Ca a commencé à me faire peur il y a très longtemps. Quand j’ai lu le livre de Didier Lestrade « Pourquoi les gays sont passés à droite ». Je me suis dis : "Comment c’est possible ?" Parce qu'on aurait atteint une sorte de confort, parce qu'on se sentirait protégé, on ressentirait une sorte de luxe de protection car la société nous accueille enfin, alors soudain le reste des luttes disparaitrait ? C’est vachement égoïste ! Il reste encore beaucoup de boulot ! On voit bien qu'il y a une recrudescence de transphobie et d’homophobie ! On est dans une période où il faut s’engager ! Le cinema, selon moi, doit servir à cela. Je veux qu'un engagement sous-tende mes films. Je ne veux pas faire un documentaire militant. Je veux faire de la fiction. Je veux raconter des histoires. Mais je veux parler du monde. Et de ce qui m’anime moi.

"Le film dépasse le sujet de la transidentité" : rencontre avec le réalisateur et l'actrice de "Lola vers la mer"

Mya, tu es sur la liste des révélation pour les prochains Césars. Est-ce que cela vient déjà conforter ta carrière en tant qu'actrice ? 

Mya : Évidemment, je suis contente. C’est déjà une réussite en soi. Il me semble que c’est la première fois qu'une femme trans apparait dans cette liste en France. D’un point de vue politique, c’est super. Mais je veux prendre les choses avec une certaine distance. Quant à ma carrière, je vais être directe : des films dont le sujet est la transidentité, il ne s'en monte pas tous les jours. Quand bien même, on n’aurait pas envie de voir la même actrice dans chacun d'entre eux ! Pour tout dire, je ne suis pas certaine que le cinéma français soit prêt à confier des rôles de femmes cisgenres à des femmes trans... C’est pour ça que je ne me projette pas dans cet avenir-là. Je ne me ferme pas la porte non plus. Mais je n’y mets aucune ambition. C’est une façon de me protéger. Je vais sûrement reprendre des études de psycho l’année prochaine. J'aimerais devenir une psychologue trans pour aider les personnes trans. Ça me parait pas mal !

"Comment peut-on être transphobe à ce point ?"

Lola vers la mer a été présenté au festival du film d’Angoulème. Et le soir de la présentation, Dominique Besnehard, producteur et délégué général du festival, t'a mégenré et tu l'as très mal vécu. Que s'est-il passé ?

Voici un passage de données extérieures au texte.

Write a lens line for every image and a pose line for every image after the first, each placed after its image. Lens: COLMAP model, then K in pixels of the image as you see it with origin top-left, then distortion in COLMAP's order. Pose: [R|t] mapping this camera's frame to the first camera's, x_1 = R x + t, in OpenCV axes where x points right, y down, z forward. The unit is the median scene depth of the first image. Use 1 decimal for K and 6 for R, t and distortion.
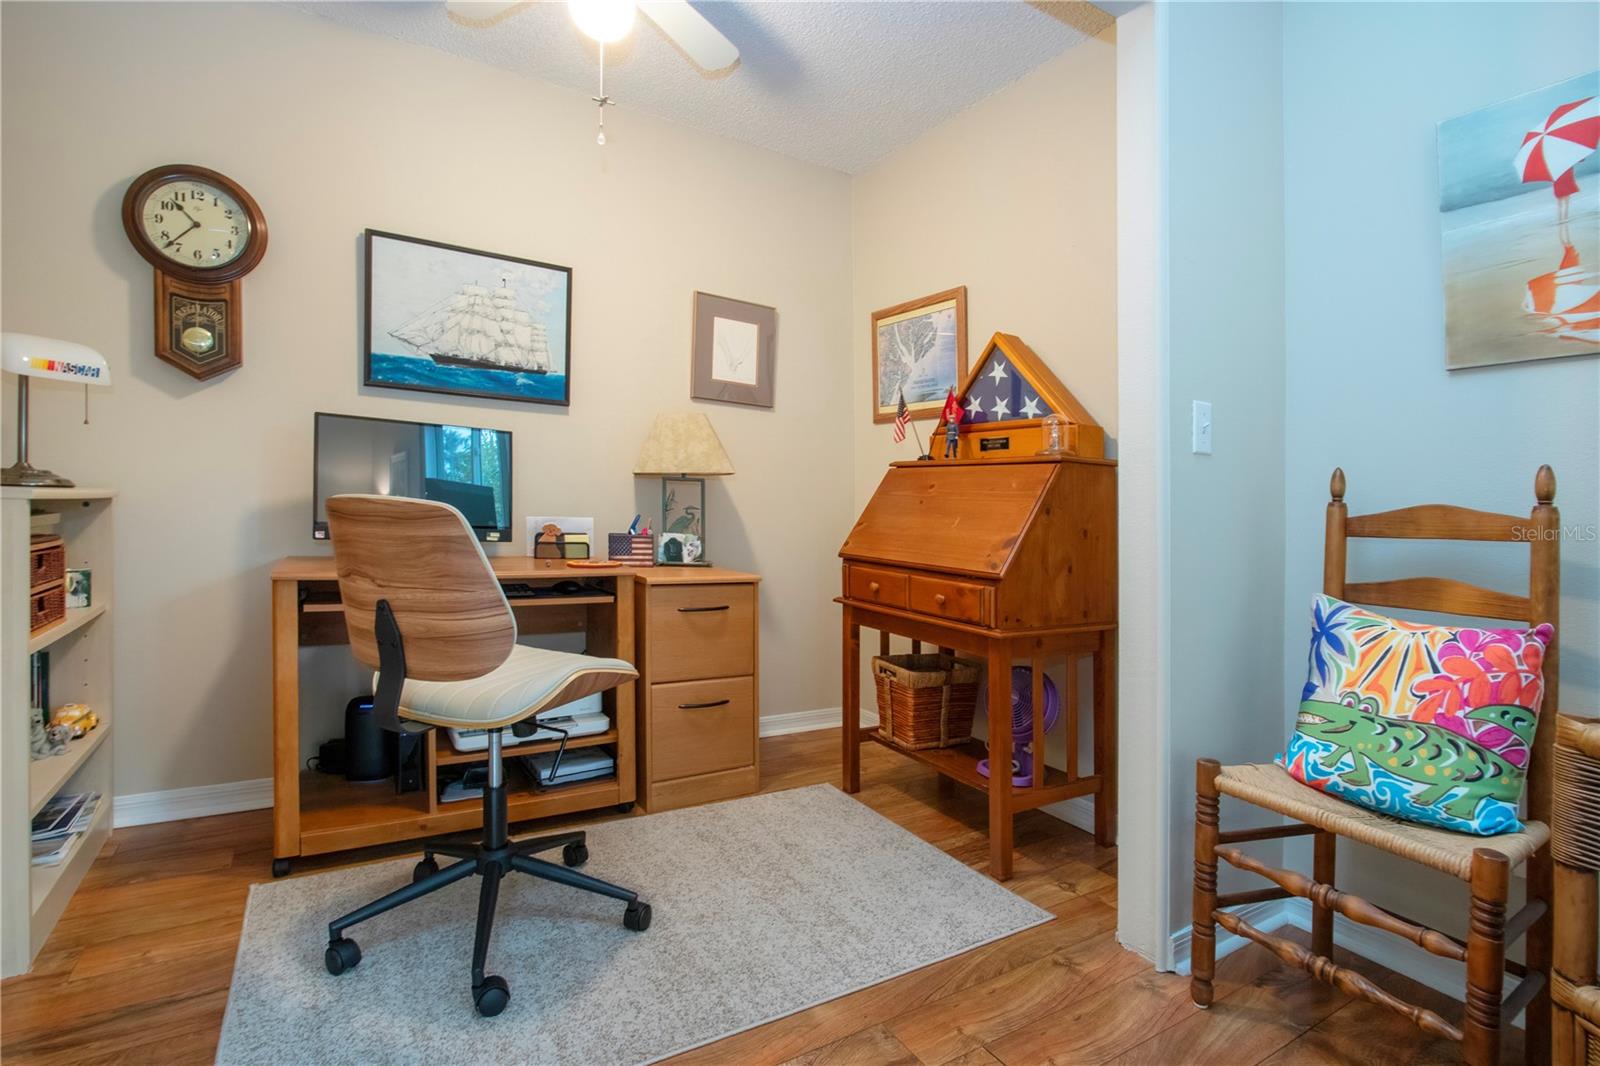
lens RADIAL K [[779.5, 0, 803.6], [0, 779.5, 525.0], [0, 0, 1]] dist [-0.003033, 0.000720]
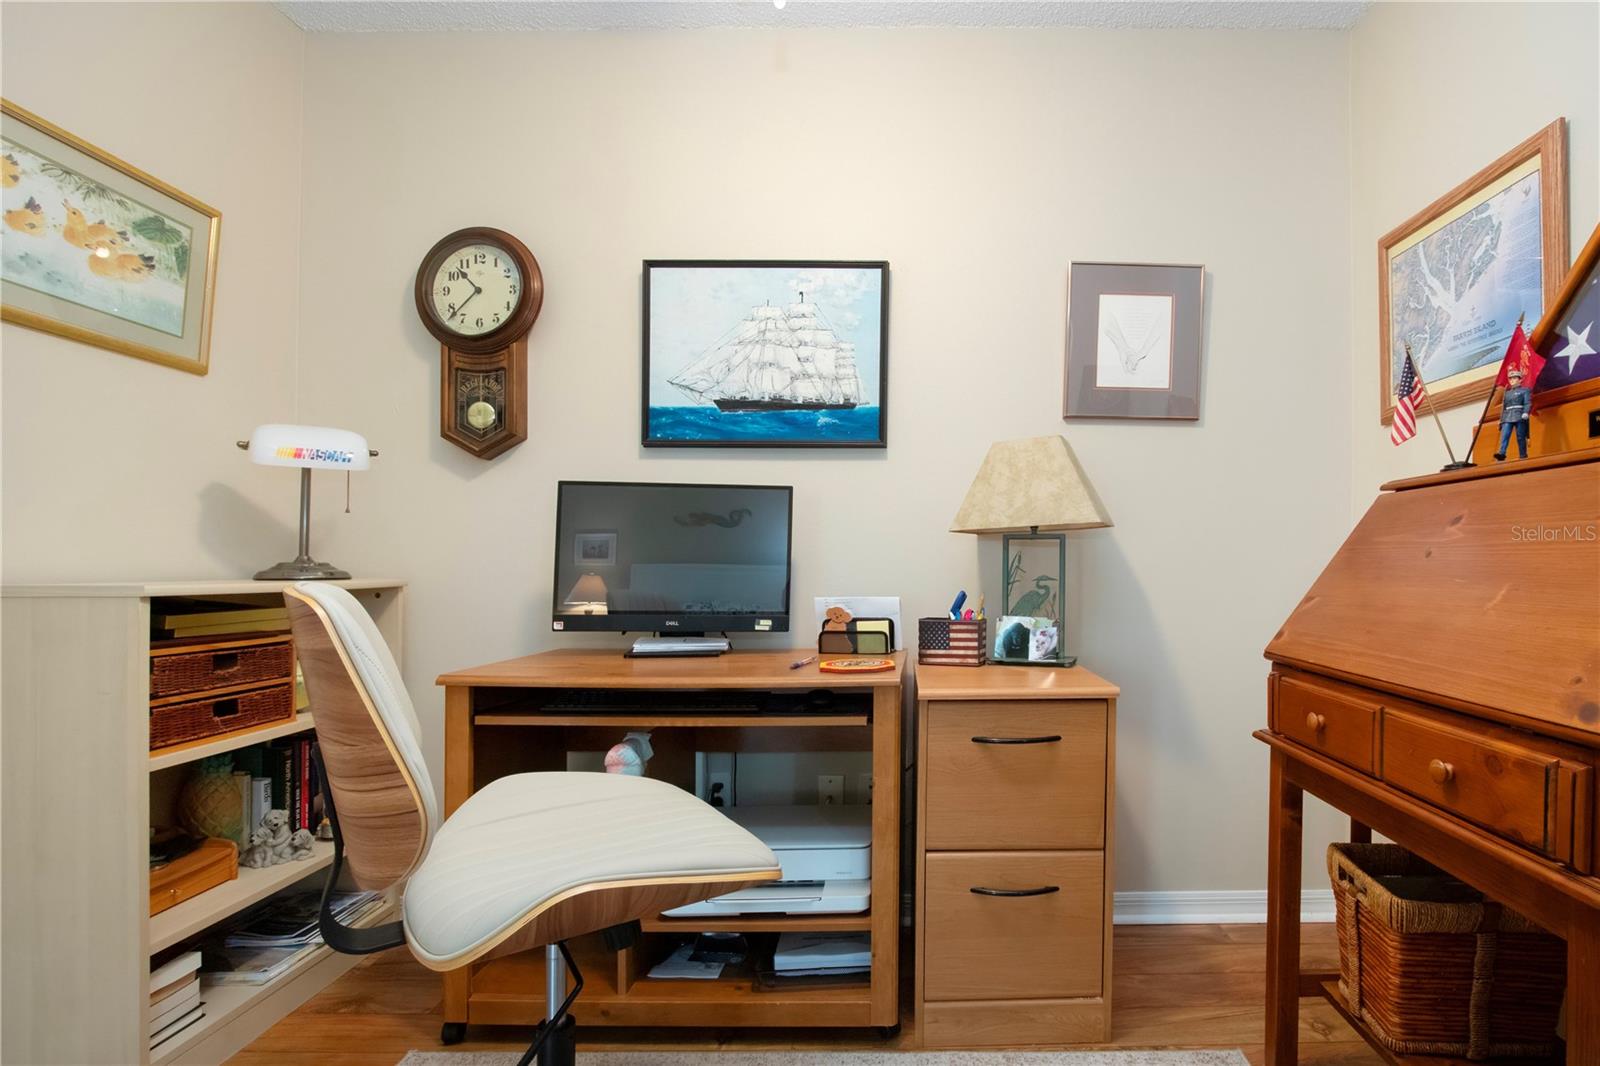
lens RADIAL K [[885.0, 0, 800.6], [0, 885.0, 630.2], [0, 0, 1]] dist [-0.015100, -0.000278]
pose [[0.851782, -0.002051, -0.523893, 0.084735], [0.020401, 0.999364, 0.029258, -0.004248], [0.523499, -0.035610, 0.851282, 0.261690]]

Mya :  Ce qui s’est passé c’est qu’en trois minutes, en deux mots, on a invalidé ma féminité. Il a nié qui je suis. Ce sont des années de construction pour parvenir à avoir confiance en soi. Pour savoir qui on est. Pour se construire. Il ne se rend pas compte de la violence que c’est pour une personne trans que de recevoir des propos pareils. Rien que d’en parler là, je suis émue. (Les yeux de Mya se gonflent de larmes, ndr) Je peux pas dire qu’il voulait me blesser… Mais si il a aimé le film, si il l’a sélectionné pour son festival et qu’il insiste pour le présenter, comment peut-il être transphobe à ce point ? Je lui ai envoyé un mail pour lui expliquer ma façon de voir les choses. Mais il ne m’a jamais répondu.

>> Lola vers la mer, de Laurent Micheli, avec Mya Bollaers et Benoît Magimel. Sortie en salles 11 décembre 2019. 1h30.